How to check if union contains type (using type_traits)?

Question

I have a function template like the following:

template<class U, class T>
T* unsafeCast(U* theUnion) {
    reinterpret_cast<T*>(theUnion);
}

How can I make sure this only compiles if T is a type contained within the union U, so that the following holds?

union FooUnion {
    int a;
    double b;
} foo;

unsafeCast<FooUnion, int>(&foo); // compiles
unsafeCast<FooUnion, double>(&foo); // compiles
unsafeCast<FooUnion, char>(&foo); // does not compile

I understand that is_union from <type_traits> allows to check for a union, but how can I check for types within a union?

Answer 1

If you can add constructors to your unions you can do it like this:

#include <type_traits>

// Use std::void_t to only allow types that the union can be constructed from
template<class T, class U, class = std::void_t<decltype(U{std::declval<T>()})>>
T* unsafeCast(U* theUnion) {
    return reinterpret_cast<T*>(theUnion);
}

union FooUnion {
    int a;
    double b;
    // Explictly add constructors for each desired type
    FooUnion(int a) : a{a} {}
    FooUnion(double b) : b{b} {}
    // Add a deleted catch all to prevent implicit conversions, e.g. from char
    template <class T>
    FooUnion(T) = delete;
} foo(0);

int main() {
    unsafeCast<int>(&foo); // compiles
    unsafeCast<double>(&foo); // compiles
    unsafeCast<char>(&foo); // does not compile
}

Godbolt

Answer 2

You cannot.

boost::variant and std::variant are solutions to this problem such that the union carries with it the type information you need.

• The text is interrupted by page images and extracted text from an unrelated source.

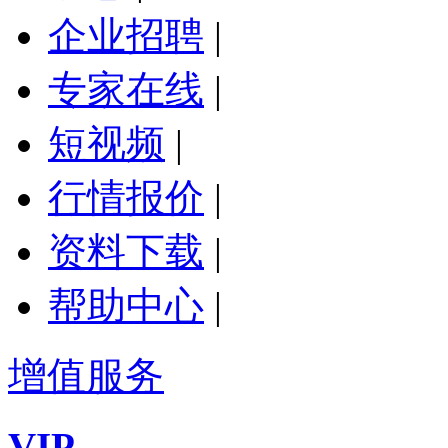
企业招聘
|
专家在线
|
短视频
|
行情报价
|
资料下载
|
帮助中心
|
增值服务
VIP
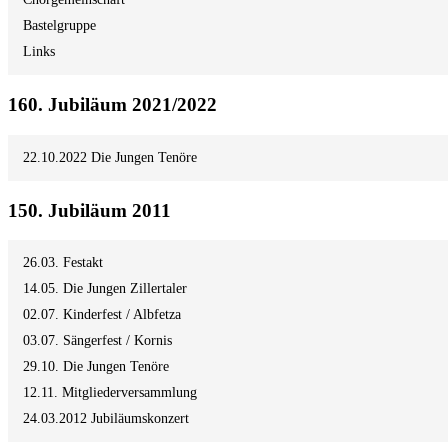
Bastelgruppe
Links
160. Jubiläum 2021/2022
22.10.2022 Die Jungen Tenöre
150. Jubiläum 2011
26.03. Festakt
14.05. Die Jungen Zillertaler
02.07. Kinderfest / Albfetza
03.07. Sängerfest / Kornis
29.10. Die Jungen Tenöre
12.11. Mitgliederversammlung
24.03.2012 Jubiläumskonzert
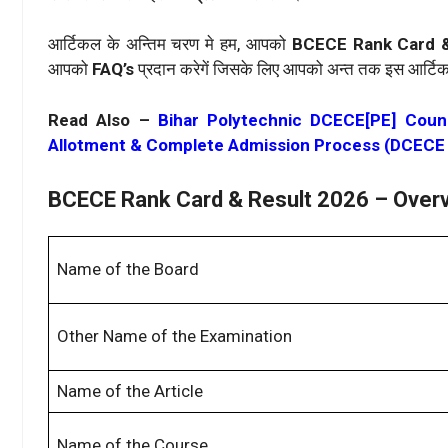
आर्टिकल के अन्तिम चरण मे हम, आपको
BCECE Rank Card &
आपको
FAQ’s
प्रदान करेगें जिसके लिए आपको अन्त तक इस आर्टिक
Read Also –
Bihar Polytechnic DCECE[PE] Counse
Allotment & Complete Admission Process (DCECE
BCECE Rank Card & Result 2026 – Over
Name of the Board
Other Name of the Examination
Name of the Article
Name of the Course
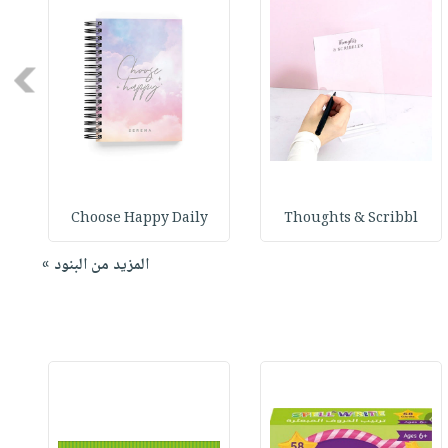
Next
Choose Happy Daily
Thoughts & Scribbl
المزيد من البنود »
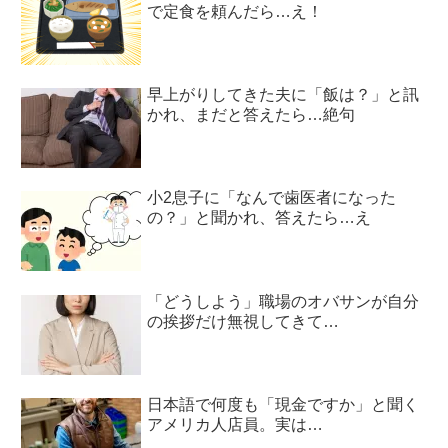
で定食を頼んだら…え！
早上がりしてきた夫に「飯は？」と訊
かれ、まだと答えたら…絶句
小2息子に「なんで歯医者になった
の？」と聞かれ、答えたら…え
「どうしよう」職場のオバサンが自分
の挨拶だけ無視してきて…
日本語で何度も「現金ですか」と聞く
アメリカ人店員。実は…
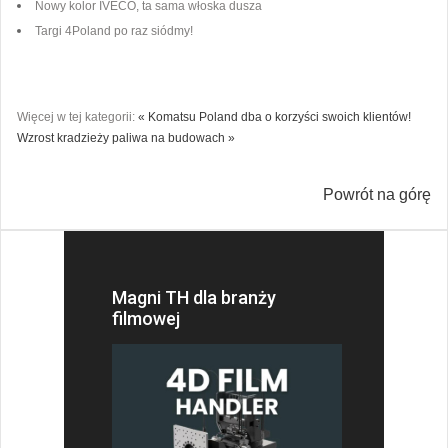
Nowy kolor IVECO, ta sama włoska dusza
Targi 4Poland po raz siódmy!
Więcej w tej kategorii:
« Komatsu Poland dba o korzyści swoich klientów!
Wzrost kradzieży paliwa na budowach »
Powrót na górę
Magni TH dla branży
filmowej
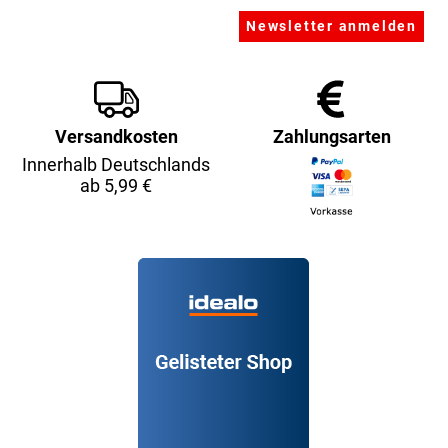
Versandkosten
Zahlungsarten
Innerhalb Deutschlands
ab 5,99 €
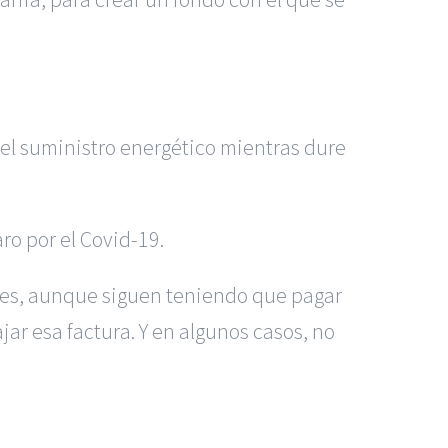
 el suministro energético mientras dure
ro por el Covid-19.
ales, aunque siguen teniendo que pagar
ajar esa factura. Y en algunos casos, no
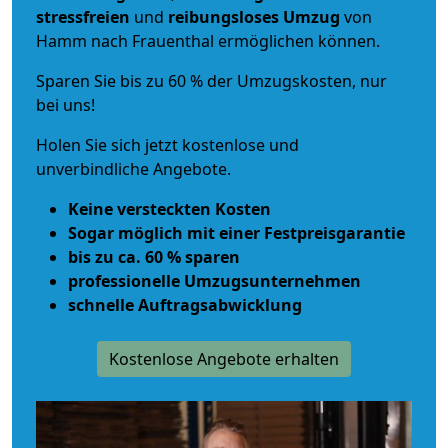
stressfreien
und
reibungsloses
Umzug
von
Hamm nach Frauenthal ermöglichen können.
Sparen Sie bis zu 60 % der Umzugskosten, nur
bei uns!
Holen Sie sich jetzt kostenlose und
unverbindliche Angebote.
Keine versteckten Kosten
Sogar möglich mit einer Festpreisgarantie
bis zu ca. 60 % sparen
professionelle Umzugsunternehmen
schnelle Auftragsabwicklung
Kostenlose Angebote erhalten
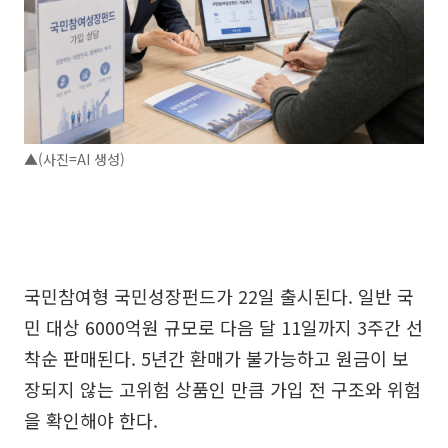
▲(사진=AI 생성)
국민참여형 국민성장펀드가 22일 출시된다. 일반 국
민 대상 6000억원 규모로 다음 달 11일까지 3주간 선
착순 판매된다. 5년간 환매가 불가능하고 원금이 보
장되지 않는 고위험 상품인 만큼 가입 전 구조와 위험
을 확인해야 한다.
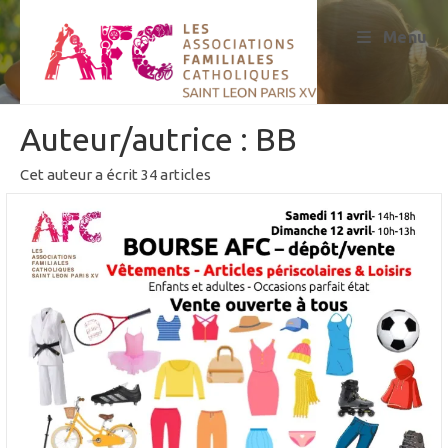
Skip
to
Menu
content
Auteur/autrice :
BB
Cet auteur a écrit 34 articles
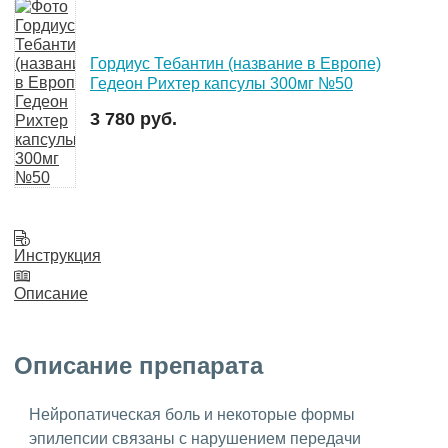
Гордиус Тебантин (название в Европе)
Гедеон Рихтер капсулы 300мг №50
3 780 руб.
Инструкция
Описание
Описание препарата
Нейропатическая боль и некоторые формы
эпилепсии связаны с нарушением передачи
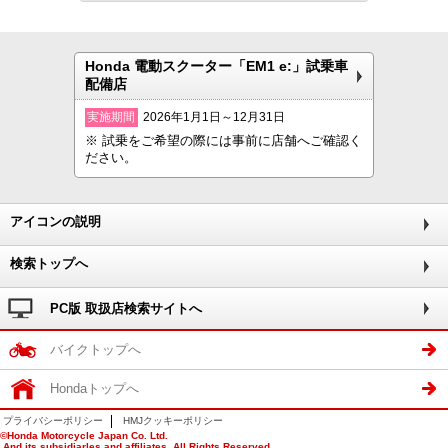
Honda 電動スクーター「EM1 e:」試乗車
配備店
実施期間
2026年1月1日～12月31日
※ 試乗をご希望の際には事前に店舗へご確認く
ださい。
アイコンの説明
検索トップへ
PC版 取扱店検索サイトへ
バイクトップへ
Hondaトップへ
プライバシーポリシー
HMJクッキーポリシー
©Honda Motorcycle Japan Co. Ltd.
And its subsidiarles and affiliates. All Rights Reserved.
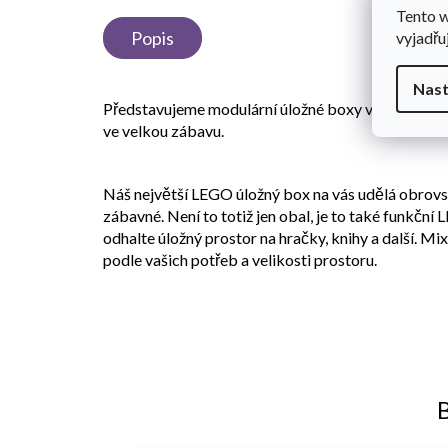
Tento 
Popis
vyjadřu
Nast
Představujeme modulární úložné boxy ve tvaru obl
ve velkou zábavu.
Náš největší LEGO úložný box na vás udělá obrovsk
zábavné. Není to totiž jen obal, je to také funkční
odhalte úložný prostor na hračky, knihy a další. Mi
podle vašich potřeb a velikosti prostoru.
B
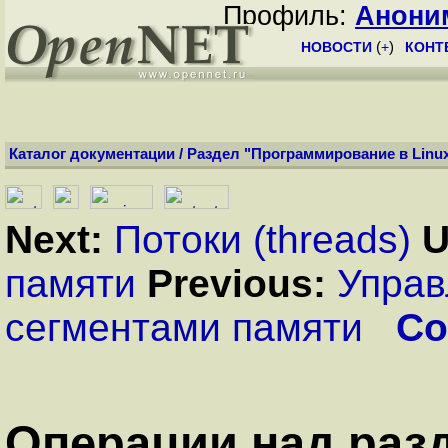
Профиль:
Анони
НОВОСТИ
(
+
)
КОНТ
Каталог документации
/
Раздел "Программирование в Linu
Next:
Потоки (threads)
U
памяти
Previous:
Управ
сегментами памяти
Co
Операции над ра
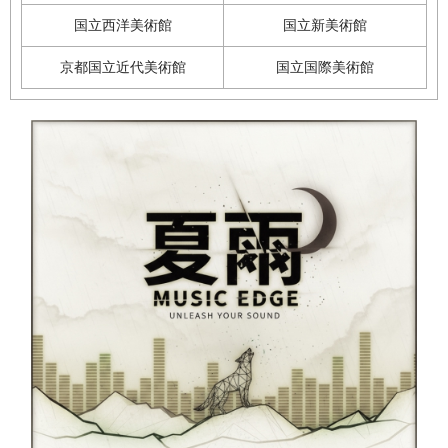
国立西洋美術館
国立新美術館
京都国立近代美術館
国立国際美術館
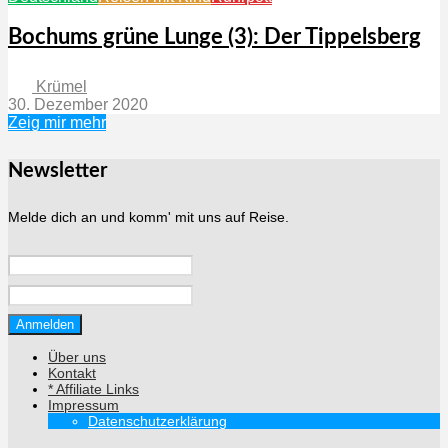
Bochums grüne Lunge (3): Der Tippelsberg
Krümel
30. Dezember 2020
Zeig mir mehr
Newsletter
Melde dich an und komm' mit uns auf Reise.
Über uns
Kontakt
* Affiliate Links
Impressum
Datenschutzerklärung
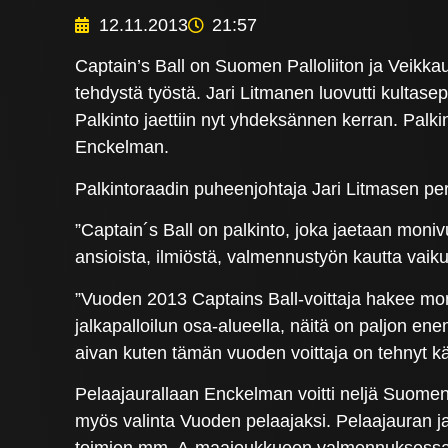
12.11.2013
21:57
Captain’s Ball on Suomen Palloliiton ja Veikkaus
tehdystä työstä. Jari Litmanen luovutti kultase
Palkinto jaettiin nyt yhdeksännen kerran. Pa
Enckelman.
Palkintoraadin puheenjohtaja Jari Litmasen per
”Captain´s Ball on palkinto, joka jaetaan monivu
ansioista, ilmiöstä, valmennustyön kautta vaik
”Vuoden 2013 Captains Ball-voittaja hakee moni
jalkapalloilun osa-alueella, näitä on paljon ene
aivan kuten tämän vuoden voittaja on tehnyt 
Pelaajaurallaan Enckelman voitti neljä Suomen 
myös valinta Vuoden pelaajaksi. Pelaajauran ja 
toimien mm. A-maajoukkueen valmennuksessa se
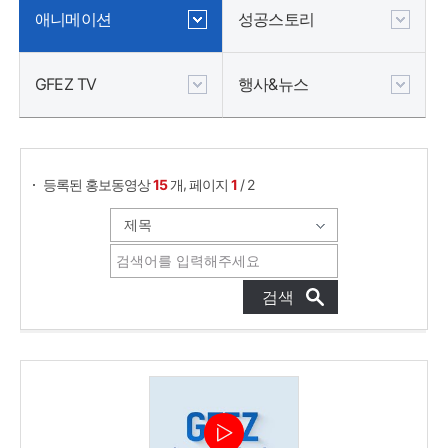
애니메이션
성공스토리
GFEZ TV
행사&뉴스
,
등록된 홍보동영상
15
개
페이지
1
/ 2
게시물 검색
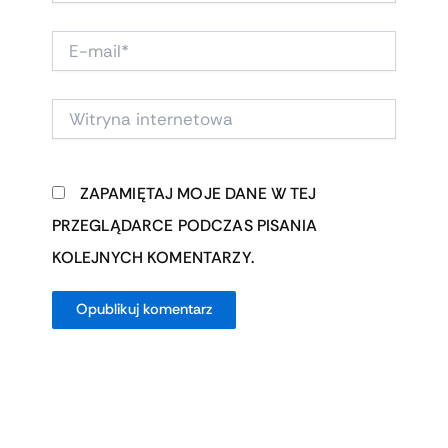
E-
MAIL*
WITRYNA
INTERNETOWA
ZAPAMIĘTAJ MOJE DANE W TEJ
PRZEGLĄDARCE PODCZAS PISANIA
KOLEJNYCH KOMENTARZY.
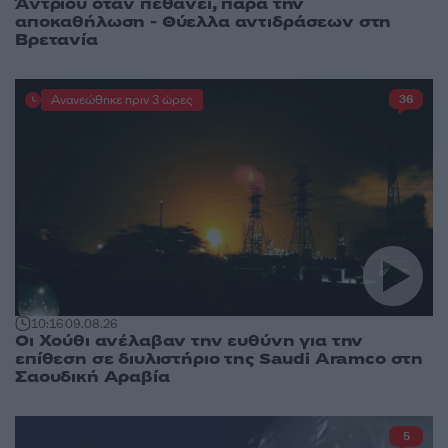
Άντριου όταν πεθάνει, παρά την
αποκαθήλωση - Θύελλα αντιδράσεων στη
Βρετανία
Ανανεώθηκε πριν 3 ώρες
36
10:16
09.08.26
Οι Χούθι ανέλαβαν την ευθύνη για την
επίθεση σε διυλιστήριο της Saudi Aramco στη
Σαουδική Αραβία
5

You could create a raw union like this:

template<class T>
struct data_holder {
  T data;
};
template<class...Ts>
struct union_data;
template<>
struct union_data<>{};
template<class T0>
struct union_data<T0>:data_holder<T0> {};
template<class T0, class...Ts>
struct union_data<T0, Ts...> {
  union {
    union_data<T0> lhs;
    union_data<Ts...> rhs;
  };
};
template<class...Ts>
struct raw_union:union_data<Ts...>{
  template<class T>
  constexpr static bool valid_type() {
    return (std::is_same<T, Ts>{}||...); // rewrite in C++14/11
  }
  template<class T>
  union_data<T>* get_data_ptr() {
    static_assert( valid_type<T>() );
    return reinterpret_cast<union_data<T>*>(this);
  }
  template<class T>
  union_data<T> const* get_data_ptr() const{
    static_assert( valid_type<T>() );
    return reinterpret_cast<union_data<T> const*>(this);
  }
  template<class T>
  T& get_unsafe() {
    return get_data_ptr<T>()->data;
  }
  template<class T>
  T const& get_unsafe() const {
    return get_data_ptr<T>()->data;
  }
  template<class T, class...Us>
  T& emplace( Us&&... us ) {
    auto* ptr = ::new( (void*)get_data_ptr<T>() ) union_data<T>{ T(std::forward<Us>(us)...) };
    return ptr->data;
  }
  template<class T>
  void dtor() {
    get_data_ptr<T>()->~T();
  }
};

which is unsafe and undiscriminated, but does check if foo.get_unsafe<int>() actually contains an int.

live example.

Use:

raw_union<int, double> un;
un.emplace<int>(7);
std::cout << un.get_unsafe<int>() << "\n";

it does not support multiple union members of the same type. You are in charge of calling .emplace<T>(x) before using T, and if a non-trivial destructor .dtor<T>().

Accessing members that are not active is just as perilous as doing so with raw C/C++ unions.